● Task prompt
Write each entry again exactly as shown, but without the images it holds.

Materials provided section start

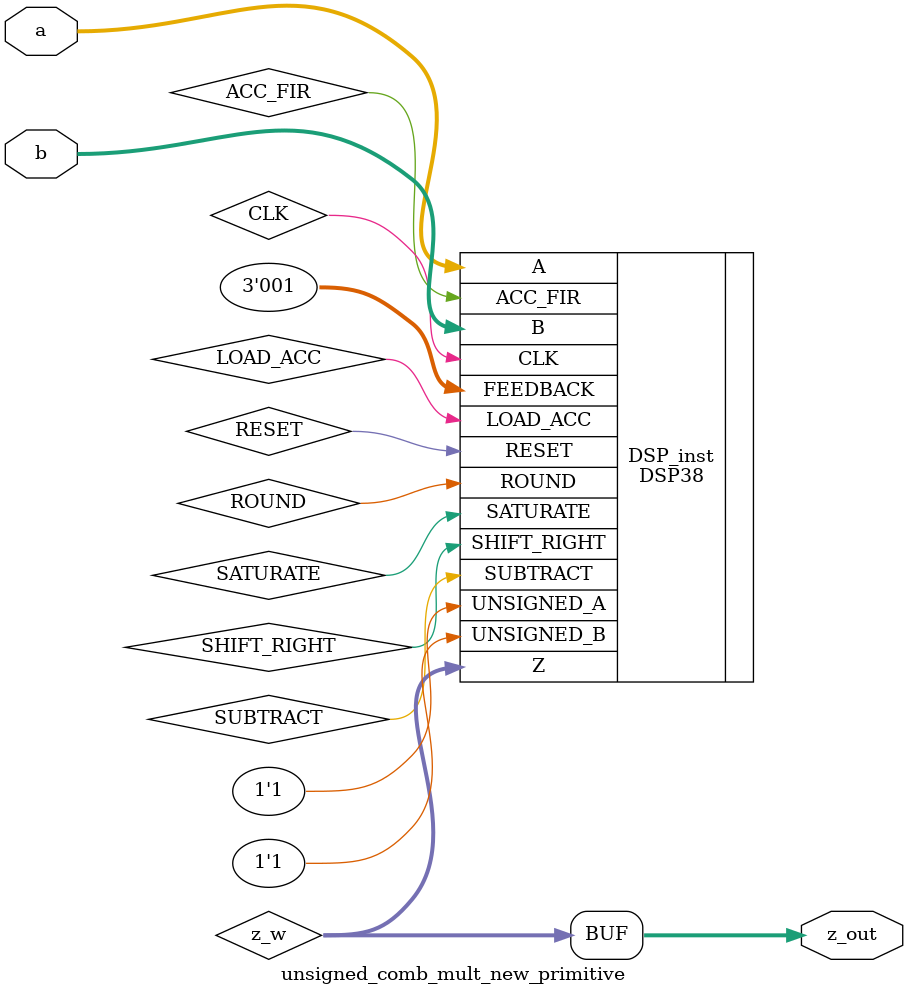
<source format=v>
module unsigned_comb_mult_new_primitive (
	input  wire [19:0] a,
    input  wire [17:0] b,
    output wire [37:0] z_out
    );

    parameter [79:0] MODE_BITS = 80'd0;
    
    wire [37:0] z_w;

DSP38 #(
  .DSP_MODE("MULTIPLY"), // DSp arithmetic mode (MULTIPLY/MULTIPLY_ADD_SUB/MULTIPLY_ACCUMULATE)
  .COEFF_0(20'h00000), // 20-bit A input coefficient 0
  .COEFF_1(20'h00000), // 20-bit A input coefficient 1
  .COEFF_2(20'h00000), // 20-bit A input coefficient 2
  .COEFF_3(20'h00000), // 20-bit A input coefficient 3
  .OUTPUT_REG_EN("FALSE"), // Enable output register (TRUE/FALSE)
  .INPUT_REG_EN("FALSE") // Enable input register (TRUE/FALSE)
) DSP_inst(
  .A(a), // 20-bit data input for multipluier or accumulator loading
  .B(b), // 18-bit data input for multiplication
  .ACC_FIR(ACC_FIR), // 6-bit left shift A input
  .Z(z_w), // 38-bit data output
  .CLK(CLK), // Clock
  .RESET(RESET), // None
  .FEEDBACK(3'd1), // 3-bit feedback input selects coefficient
  .LOAD_ACC(LOAD_ACC), // Load accumulator input
  .SATURATE(SATURATE), // Saturate enable
  .SHIFT_RIGHT(SHIFT_RIGHT), // 6-bit Shift right
  .ROUND(ROUND), // Round
  .SUBTRACT(SUBTRACT), // Add or subtract
  .UNSIGNED_A (1'b1), // Selects signed or unsigned data for A input
  .UNSIGNED_B (1'b1) 
);	
    assign z_out = z_w;

endmodule

</source>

Materials provided section end

● Worked solution
<source format=v>
module unsigned_comb_mult_new_primitive (
	input  wire [19:0] a,
    input  wire [17:0] b,
    output wire [37:0] z_out
    );

    parameter [79:0] MODE_BITS = 80'd0;
    
    wire [37:0] z_w;

DSP38 #(
  .DSP_MODE("MULTIPLY"), // DSp arithmetic mode (MULTIPLY/MULTIPLY_ADD_SUB/MULTIPLY_ACCUMULATE)
  .COEFF_0(20'h00000), // 20-bit A input coefficient 0
  .COEFF_1(20'h00000), // 20-bit A input coefficient 1
  .COEFF_2(20'h00000), // 20-bit A input coefficient 2
  .COEFF_3(20'h00000), // 20-bit A input coefficient 3
  .OUTPUT_REG_EN("FALSE"), // Enable output register (TRUE/FALSE)
  .INPUT_REG_EN("FALSE") // Enable input register (TRUE/FALSE)
) DSP_inst(
  .A(a), // 20-bit data input for multipluier or accumulator loading
  .B(b), // 18-bit data input for multiplication
  .ACC_FIR(ACC_FIR), // 6-bit left shift A input
  .Z(z_w), // 38-bit data output
  .CLK(CLK), // Clock
  .RESET(RESET), // None
  .FEEDBACK(3'd1), // 3-bit feedback input selects coefficient
  .LOAD_ACC(LOAD_ACC), // Load accumulator input
  .SATURATE(SATURATE), // Saturate enable
  .SHIFT_RIGHT(SHIFT_RIGHT), // 6-bit Shift right
  .ROUND(ROUND), // Round
  .SUBTRACT(SUBTRACT), // Add or subtract
  .UNSIGNED_A (1'b1), // Selects signed or unsigned data for A input
  .UNSIGNED_B (1'b1) 
);	
    assign z_out = z_w;

endmodule

</source>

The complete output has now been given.